Bannon made the comments in appearances to promote his film, "Occupy Unmasked," a movie that, according to its official description, "reveals the sinister, organized, and highly orchestrated nature of its leaders and their number one goal: Not just to change government, but to destroy it."
In his interviews and through the film, Bannon argues that the Occupy movement was part of the professional and highly organized left.
In an interview with Breitbart.tv at the 2012 Conservative Political Action Conference, Bannon argues the media helped the left-wing protesters shift the conversation from deficits and spending towards income inequality. Bannon said you could see this professional left trying to stop people from gathering at CPAC.
"To see government employee unions, to see union thugs, to see anarchists out there to try to stop people from -- which you would never see anybody on the right try to do, to stop people from assembling -- you see the violent nature. I gotta tell you, this organized left and what you're gonna see in the film, is what I consider the Brownshirts."
"I think you see from Occupy Wall Street, you start to see how Brownshirts operated," he adds. "You start to see it as instrument of intimidation, bully tactics."
A White House spokesperson did not respond to a request for comment.
At a CPAC panel for the film, Bannon made similar comments.
"You see the infrastructure of these Brownshirts, which essentially they are, and what they intend to do to intimidate decent people," Bannon said of the "professional left." "The victims of this film are some of the most liberal mayors in this country, in Oakland, and in Portland, and in Seattle, and places like that.

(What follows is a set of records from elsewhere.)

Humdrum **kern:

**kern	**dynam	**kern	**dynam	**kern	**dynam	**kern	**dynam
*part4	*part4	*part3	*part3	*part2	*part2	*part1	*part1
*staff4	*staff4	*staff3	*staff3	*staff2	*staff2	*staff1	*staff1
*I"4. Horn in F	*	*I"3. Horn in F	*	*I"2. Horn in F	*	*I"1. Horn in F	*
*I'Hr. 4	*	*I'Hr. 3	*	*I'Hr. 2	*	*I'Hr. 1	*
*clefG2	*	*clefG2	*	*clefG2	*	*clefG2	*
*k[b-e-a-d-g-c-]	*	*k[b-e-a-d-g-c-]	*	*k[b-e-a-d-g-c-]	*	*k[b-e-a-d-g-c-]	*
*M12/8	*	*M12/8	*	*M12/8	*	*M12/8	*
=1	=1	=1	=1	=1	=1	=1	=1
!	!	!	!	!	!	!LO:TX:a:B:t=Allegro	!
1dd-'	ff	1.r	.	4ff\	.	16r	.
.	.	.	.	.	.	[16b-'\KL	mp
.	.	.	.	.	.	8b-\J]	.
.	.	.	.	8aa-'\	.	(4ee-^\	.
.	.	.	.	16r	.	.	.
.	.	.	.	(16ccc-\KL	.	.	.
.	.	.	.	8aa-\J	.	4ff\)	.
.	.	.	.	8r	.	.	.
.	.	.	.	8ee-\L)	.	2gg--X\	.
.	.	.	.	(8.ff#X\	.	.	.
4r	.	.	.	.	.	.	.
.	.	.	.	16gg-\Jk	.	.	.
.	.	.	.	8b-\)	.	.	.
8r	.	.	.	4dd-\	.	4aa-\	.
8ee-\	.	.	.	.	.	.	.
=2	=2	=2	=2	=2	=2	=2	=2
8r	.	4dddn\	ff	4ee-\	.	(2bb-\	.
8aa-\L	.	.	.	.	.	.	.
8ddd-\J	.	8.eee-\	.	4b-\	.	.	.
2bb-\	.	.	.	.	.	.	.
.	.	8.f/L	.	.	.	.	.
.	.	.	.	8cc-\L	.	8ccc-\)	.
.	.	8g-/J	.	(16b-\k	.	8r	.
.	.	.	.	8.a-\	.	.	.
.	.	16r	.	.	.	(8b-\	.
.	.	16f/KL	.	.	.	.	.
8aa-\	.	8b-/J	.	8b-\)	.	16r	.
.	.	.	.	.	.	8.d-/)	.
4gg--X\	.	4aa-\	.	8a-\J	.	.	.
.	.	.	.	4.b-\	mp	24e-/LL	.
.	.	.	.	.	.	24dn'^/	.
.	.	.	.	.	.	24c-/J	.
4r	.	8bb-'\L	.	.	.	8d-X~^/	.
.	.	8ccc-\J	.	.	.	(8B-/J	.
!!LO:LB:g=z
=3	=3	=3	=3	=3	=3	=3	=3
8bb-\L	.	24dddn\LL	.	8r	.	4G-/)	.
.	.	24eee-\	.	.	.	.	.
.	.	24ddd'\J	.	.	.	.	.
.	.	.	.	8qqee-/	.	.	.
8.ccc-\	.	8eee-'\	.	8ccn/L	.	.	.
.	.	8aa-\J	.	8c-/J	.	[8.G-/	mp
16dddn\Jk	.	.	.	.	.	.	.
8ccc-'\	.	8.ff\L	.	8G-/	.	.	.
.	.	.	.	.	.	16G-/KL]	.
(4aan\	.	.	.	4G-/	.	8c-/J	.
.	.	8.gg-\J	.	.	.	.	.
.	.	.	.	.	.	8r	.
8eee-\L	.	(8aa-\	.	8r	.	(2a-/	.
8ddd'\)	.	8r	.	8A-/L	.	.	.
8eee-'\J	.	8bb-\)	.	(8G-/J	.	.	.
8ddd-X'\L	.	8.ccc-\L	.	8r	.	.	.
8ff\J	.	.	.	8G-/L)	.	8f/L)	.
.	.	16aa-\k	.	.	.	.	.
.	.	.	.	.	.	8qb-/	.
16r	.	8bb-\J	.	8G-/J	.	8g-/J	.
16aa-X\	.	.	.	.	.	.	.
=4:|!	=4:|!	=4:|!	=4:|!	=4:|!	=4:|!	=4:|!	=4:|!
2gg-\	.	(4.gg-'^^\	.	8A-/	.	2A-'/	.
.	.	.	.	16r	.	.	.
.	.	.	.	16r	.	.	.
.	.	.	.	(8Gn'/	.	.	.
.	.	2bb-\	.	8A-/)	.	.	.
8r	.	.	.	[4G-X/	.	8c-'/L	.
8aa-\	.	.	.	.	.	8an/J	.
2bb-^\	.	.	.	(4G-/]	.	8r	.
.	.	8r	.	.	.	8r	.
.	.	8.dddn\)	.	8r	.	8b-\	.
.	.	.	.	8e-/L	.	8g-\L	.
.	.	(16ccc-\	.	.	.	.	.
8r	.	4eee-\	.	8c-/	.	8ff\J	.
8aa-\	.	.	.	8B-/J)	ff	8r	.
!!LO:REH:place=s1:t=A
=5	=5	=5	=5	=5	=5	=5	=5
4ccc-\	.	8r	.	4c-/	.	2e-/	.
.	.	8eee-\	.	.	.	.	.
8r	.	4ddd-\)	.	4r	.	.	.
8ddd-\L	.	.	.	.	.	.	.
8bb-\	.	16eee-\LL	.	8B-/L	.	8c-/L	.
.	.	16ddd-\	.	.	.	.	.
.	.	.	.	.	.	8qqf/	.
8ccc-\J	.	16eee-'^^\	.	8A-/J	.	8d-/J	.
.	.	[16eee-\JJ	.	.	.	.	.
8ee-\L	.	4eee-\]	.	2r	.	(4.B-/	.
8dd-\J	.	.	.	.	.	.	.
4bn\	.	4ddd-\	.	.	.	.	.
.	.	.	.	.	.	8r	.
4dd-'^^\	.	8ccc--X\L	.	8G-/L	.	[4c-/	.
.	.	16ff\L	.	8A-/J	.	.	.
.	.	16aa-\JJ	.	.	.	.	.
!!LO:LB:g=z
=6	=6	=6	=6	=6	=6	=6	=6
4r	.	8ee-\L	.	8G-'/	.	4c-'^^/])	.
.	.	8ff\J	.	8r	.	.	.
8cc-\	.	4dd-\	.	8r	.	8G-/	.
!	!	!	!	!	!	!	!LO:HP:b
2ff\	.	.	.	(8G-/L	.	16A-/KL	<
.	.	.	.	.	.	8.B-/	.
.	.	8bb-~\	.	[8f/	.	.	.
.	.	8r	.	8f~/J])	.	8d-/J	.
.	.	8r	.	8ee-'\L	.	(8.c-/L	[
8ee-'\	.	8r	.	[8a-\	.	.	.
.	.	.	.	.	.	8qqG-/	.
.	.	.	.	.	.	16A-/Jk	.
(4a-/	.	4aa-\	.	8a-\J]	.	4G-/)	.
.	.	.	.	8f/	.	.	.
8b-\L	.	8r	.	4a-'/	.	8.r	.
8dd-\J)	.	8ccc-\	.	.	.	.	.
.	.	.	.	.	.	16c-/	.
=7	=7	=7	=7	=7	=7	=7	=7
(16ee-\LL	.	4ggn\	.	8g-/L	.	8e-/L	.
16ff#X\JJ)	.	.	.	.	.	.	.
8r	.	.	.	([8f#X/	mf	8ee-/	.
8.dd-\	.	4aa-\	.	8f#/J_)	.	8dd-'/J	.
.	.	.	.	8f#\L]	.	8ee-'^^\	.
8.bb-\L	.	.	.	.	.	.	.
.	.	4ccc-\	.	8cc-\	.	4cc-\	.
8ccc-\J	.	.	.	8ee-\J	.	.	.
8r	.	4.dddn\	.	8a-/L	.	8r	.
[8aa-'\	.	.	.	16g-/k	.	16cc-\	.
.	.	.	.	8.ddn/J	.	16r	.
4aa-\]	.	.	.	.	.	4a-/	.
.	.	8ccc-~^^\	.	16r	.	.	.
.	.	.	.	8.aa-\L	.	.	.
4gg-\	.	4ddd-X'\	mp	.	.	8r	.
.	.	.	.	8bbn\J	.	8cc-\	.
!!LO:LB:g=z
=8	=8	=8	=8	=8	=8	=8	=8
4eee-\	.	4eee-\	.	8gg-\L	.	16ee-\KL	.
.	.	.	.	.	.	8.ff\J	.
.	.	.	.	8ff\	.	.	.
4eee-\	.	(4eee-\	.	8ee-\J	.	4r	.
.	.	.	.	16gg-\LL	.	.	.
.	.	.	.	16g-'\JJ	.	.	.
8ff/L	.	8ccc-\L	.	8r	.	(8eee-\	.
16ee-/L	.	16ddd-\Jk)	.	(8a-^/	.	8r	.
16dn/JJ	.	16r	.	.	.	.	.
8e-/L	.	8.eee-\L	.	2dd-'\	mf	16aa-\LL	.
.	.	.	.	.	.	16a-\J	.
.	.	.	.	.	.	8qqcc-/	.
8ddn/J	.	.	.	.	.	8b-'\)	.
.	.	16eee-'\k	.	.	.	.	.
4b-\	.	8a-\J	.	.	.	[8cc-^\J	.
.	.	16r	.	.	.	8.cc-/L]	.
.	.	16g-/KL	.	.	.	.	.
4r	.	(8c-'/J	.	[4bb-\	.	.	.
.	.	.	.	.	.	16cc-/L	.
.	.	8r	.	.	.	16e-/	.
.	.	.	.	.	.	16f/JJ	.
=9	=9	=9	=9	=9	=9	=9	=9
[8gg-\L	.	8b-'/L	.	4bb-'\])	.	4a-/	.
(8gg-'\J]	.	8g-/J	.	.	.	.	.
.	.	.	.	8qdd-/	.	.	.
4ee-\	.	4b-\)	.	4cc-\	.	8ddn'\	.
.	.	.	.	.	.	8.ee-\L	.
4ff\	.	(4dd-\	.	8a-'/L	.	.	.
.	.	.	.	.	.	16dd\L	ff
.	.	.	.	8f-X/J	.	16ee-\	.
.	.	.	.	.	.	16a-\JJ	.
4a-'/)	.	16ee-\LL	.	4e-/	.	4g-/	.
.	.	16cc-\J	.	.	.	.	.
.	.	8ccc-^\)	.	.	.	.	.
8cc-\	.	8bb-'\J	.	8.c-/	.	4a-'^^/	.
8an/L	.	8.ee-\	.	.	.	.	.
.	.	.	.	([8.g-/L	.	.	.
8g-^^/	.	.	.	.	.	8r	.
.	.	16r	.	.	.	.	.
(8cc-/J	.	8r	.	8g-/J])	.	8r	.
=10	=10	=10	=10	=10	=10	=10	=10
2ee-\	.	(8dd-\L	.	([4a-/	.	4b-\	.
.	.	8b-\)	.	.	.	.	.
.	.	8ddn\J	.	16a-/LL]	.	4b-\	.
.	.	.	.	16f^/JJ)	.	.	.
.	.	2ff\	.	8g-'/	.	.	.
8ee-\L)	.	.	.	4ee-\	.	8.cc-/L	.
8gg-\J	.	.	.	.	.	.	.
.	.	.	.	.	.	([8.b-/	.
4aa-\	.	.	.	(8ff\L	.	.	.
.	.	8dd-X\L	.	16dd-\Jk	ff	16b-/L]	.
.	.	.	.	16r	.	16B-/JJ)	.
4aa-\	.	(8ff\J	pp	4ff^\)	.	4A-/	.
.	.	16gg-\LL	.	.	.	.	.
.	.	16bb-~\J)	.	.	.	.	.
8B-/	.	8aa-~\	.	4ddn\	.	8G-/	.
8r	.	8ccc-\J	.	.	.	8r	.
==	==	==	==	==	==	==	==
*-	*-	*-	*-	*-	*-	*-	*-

People that tried to work with these people. You'll see the carnage they leave in their wake."
And speaking to radio host Larry Sinclair, Bannon went further, saying he saw moral equivalency between the two groups.
"The Occupy movement is really a combination of the internet, the media, and street thugs. Right? It's a weapon of intimidation," Bannon said in September 2012. "It is the moral equivalent today of the Brownshirts of the 1930s. It's going to be used as a weapon of intimidation. People after they see this film, they go--people walk out of the audience frightened.
"We put the cameras down in these groups, and what you see, the images of hatred on these people's faces, is really if you were in the first days of the French revolution."